Enteresan geldi, denedim :)
Sağolsunlar; hevesimi kırmamış, yayınlanmaya değer 5 öykü arasına koymuşlar...
Ben de sizlerle paylaşmak istedim...
Video da, videodan yola çıkarak yazdığım öykü de aşağıda...
Umarım seversiniz...
Oturduğum Yerden
Bekliyorum…
Bunu özellikle karanlıkta yapıyorum ki dağılmasın dikkatim…
Zaten pencereden yeterince ışık sızıyor; gölgeni görmeye
yetecek ışık, adımlarını duymaya yetecek sessizlik…
İşte seni böyle, tam kadro bekliyorum.
Sürpriz yapmayı da seversin biliyorum, ansızın çıkıp
gelmeyi…
İşte bu yüzden de beklemiyor gibi yapmayı çalışıyorum bir
yandan.
Çok şaşırmaları çalışıyorum.
Zaman geçtikçe, gelişinin senaryolarını çeşitlendiriyorum
kafamda.
Elinde valizinle giriyorsun bir defasında kapıdan.
Birinde zili çalıyorsun.
Birinde ne hikmetse, anahtarınla açıyorsun kapıyı.

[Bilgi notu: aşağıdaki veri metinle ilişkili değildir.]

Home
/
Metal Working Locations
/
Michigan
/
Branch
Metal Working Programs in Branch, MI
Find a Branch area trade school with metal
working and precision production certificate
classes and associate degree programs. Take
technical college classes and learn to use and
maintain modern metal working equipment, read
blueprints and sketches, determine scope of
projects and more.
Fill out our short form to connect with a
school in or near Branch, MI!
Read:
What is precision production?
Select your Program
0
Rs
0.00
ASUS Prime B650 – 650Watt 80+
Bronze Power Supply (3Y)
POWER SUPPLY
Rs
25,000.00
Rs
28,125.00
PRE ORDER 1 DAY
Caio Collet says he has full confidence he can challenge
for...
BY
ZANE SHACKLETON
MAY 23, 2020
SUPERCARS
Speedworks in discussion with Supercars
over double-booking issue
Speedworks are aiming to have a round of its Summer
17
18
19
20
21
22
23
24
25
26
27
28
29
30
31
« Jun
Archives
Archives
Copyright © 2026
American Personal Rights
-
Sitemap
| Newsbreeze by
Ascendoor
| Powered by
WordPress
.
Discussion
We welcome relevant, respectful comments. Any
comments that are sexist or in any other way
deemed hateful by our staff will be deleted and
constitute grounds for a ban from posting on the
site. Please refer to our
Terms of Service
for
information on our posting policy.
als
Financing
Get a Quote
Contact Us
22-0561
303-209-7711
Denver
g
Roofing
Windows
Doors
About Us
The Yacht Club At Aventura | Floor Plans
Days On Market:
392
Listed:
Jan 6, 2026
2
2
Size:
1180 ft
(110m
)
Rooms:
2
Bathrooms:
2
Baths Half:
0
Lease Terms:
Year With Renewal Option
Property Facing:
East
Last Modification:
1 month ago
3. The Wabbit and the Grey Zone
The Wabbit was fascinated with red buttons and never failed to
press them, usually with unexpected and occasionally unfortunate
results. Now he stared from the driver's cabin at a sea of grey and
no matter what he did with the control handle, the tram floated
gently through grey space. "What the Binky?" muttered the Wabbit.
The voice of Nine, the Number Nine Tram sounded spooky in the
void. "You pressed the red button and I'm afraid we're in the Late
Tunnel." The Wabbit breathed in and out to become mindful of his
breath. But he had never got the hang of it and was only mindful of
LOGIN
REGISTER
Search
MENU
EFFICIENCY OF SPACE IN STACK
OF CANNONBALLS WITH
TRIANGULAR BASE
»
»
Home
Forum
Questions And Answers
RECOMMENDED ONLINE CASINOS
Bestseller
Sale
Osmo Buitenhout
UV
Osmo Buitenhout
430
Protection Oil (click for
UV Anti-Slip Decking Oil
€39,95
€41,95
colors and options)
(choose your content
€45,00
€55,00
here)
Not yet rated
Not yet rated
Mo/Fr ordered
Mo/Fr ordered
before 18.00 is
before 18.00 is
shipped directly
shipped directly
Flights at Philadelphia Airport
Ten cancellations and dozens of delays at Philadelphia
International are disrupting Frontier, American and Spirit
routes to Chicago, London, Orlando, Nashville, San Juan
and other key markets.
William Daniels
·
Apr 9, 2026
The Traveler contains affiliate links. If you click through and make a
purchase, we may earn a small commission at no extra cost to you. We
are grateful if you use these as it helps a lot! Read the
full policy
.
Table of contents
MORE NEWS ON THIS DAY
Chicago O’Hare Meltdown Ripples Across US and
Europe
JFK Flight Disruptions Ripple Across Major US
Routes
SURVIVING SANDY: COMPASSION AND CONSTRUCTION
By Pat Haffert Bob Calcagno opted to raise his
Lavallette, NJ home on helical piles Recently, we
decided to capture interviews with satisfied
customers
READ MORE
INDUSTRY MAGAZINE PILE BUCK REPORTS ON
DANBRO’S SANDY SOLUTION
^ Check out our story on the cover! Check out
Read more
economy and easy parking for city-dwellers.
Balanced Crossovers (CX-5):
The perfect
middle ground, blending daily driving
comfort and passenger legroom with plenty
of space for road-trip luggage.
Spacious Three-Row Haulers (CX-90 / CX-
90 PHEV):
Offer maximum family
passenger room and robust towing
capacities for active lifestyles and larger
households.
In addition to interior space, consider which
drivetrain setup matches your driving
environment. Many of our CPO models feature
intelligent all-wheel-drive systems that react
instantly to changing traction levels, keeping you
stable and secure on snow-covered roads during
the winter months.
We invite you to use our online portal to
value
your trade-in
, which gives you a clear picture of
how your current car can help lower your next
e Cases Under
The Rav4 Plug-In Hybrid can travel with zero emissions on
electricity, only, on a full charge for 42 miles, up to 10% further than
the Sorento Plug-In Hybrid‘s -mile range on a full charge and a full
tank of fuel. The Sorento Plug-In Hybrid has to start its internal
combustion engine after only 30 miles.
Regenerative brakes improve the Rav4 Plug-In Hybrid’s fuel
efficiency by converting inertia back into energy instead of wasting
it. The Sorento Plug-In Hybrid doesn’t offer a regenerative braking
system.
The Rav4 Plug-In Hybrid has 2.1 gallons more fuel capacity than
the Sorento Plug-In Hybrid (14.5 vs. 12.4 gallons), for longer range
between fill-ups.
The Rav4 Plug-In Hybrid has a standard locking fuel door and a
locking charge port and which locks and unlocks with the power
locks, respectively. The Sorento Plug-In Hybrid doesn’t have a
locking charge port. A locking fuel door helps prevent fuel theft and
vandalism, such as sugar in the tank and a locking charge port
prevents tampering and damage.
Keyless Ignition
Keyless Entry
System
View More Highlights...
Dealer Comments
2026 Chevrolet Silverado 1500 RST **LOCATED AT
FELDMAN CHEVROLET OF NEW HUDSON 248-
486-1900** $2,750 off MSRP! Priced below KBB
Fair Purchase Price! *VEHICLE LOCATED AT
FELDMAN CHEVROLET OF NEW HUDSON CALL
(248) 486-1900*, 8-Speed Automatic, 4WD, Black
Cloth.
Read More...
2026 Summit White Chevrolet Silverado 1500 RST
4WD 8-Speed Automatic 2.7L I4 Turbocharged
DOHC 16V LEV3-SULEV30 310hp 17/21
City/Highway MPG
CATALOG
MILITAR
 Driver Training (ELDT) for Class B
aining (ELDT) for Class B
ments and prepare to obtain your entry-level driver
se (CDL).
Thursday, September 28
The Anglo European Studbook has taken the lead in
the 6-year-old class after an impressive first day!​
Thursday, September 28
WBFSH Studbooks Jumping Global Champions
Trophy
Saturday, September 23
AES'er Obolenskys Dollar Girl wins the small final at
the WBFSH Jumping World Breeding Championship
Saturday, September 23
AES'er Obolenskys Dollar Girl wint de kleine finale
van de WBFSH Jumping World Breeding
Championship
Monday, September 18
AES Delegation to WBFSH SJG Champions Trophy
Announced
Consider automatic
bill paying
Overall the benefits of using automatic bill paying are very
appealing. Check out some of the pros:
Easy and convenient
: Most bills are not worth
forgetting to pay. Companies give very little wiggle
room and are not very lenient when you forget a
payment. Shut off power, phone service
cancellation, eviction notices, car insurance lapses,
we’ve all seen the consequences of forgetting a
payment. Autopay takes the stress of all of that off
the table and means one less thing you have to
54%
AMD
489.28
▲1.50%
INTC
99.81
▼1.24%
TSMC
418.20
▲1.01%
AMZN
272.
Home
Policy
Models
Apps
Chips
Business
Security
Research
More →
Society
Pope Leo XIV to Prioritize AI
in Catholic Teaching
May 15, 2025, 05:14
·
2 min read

Ne şekilde olursa olsun gelişin, yanında ağır yükler
getireceğini de biliyorum.
Hazırım zaten.
Dinlemeye, sadece dinlemeye…
Bir dinlemek ki tüm yüklerini üstüme geçirmeye…
Biliyorum ki sen anlattıkça taleplerin de artacak benden.
Anlatırken yüzüne bakmamı istemeyeceksin.
Duvarda kaç çatlak olduğunu şimdiden ezberlememeye
çalışıyorum.
Konuşmamı, müdahale etmemi; bir şekilde araya girmemi de
istemeyeceksin.
Dudaklarımı şimdiden mühürlemeye çalışıyorum bu yüzden.
Uzun sessizlikler; antrenmansızsan şayet, zor oluyor
gerçekten.
Öyle şeyler çıkacak ki ağzından, duymamış olmamı tercih
edeceksin.
Ben şimdiden, sessizlikle terbiye ediyorum duyma yetimi.
Gerektiğinde ondan başkasını duymamak için…
Sessizliğin güvenli sırdaşlığında, rahat ettirmek için seni…
Ve sonunda gideceğini de biliyorum.
Tüm yüklerinden arındıktan sonra, bana her şeyi anlattıktan;
Seni görmeden, sesini duymadan ve adını bile söylemeden; her
şeyi bilir hale getirdikten sonra beni
Çekip gideceksin, geldiğin gibi…
O sessizlikte o kapı öyle bir kapanacak ki nerede olduğumu
şaşıracağım.
Bana bıraktığın tüm o hikâyelerin ağırlığıyla yaşamanın,
benim için sorun olmadığını düşüneceksin.
Hafiflemiş olarak gideceksin.
Hani giderken, sağ şakağımdan öpüyorsun ya beni,
İşte sen o sağ şakağımdan öpesin diye, yine dinleyeceğim
seni.
Konuşmadan, duymadan, görmeden dinleyeceğim.
O sağ şakağıma bir kurşun isabet ettirmeyi her şeyden çok
isteyerek ama bunu her zamanki gibi erteleyerek…
Önce gitmeni beklemek, sonra da bir dahaki gelişini beklemek
için…
Hayatımı, hayalinle yaşadığımı bile söyleyemeden ben; sen
gideceksin, ben bir kez daha erteleyeceğim ölmeleri.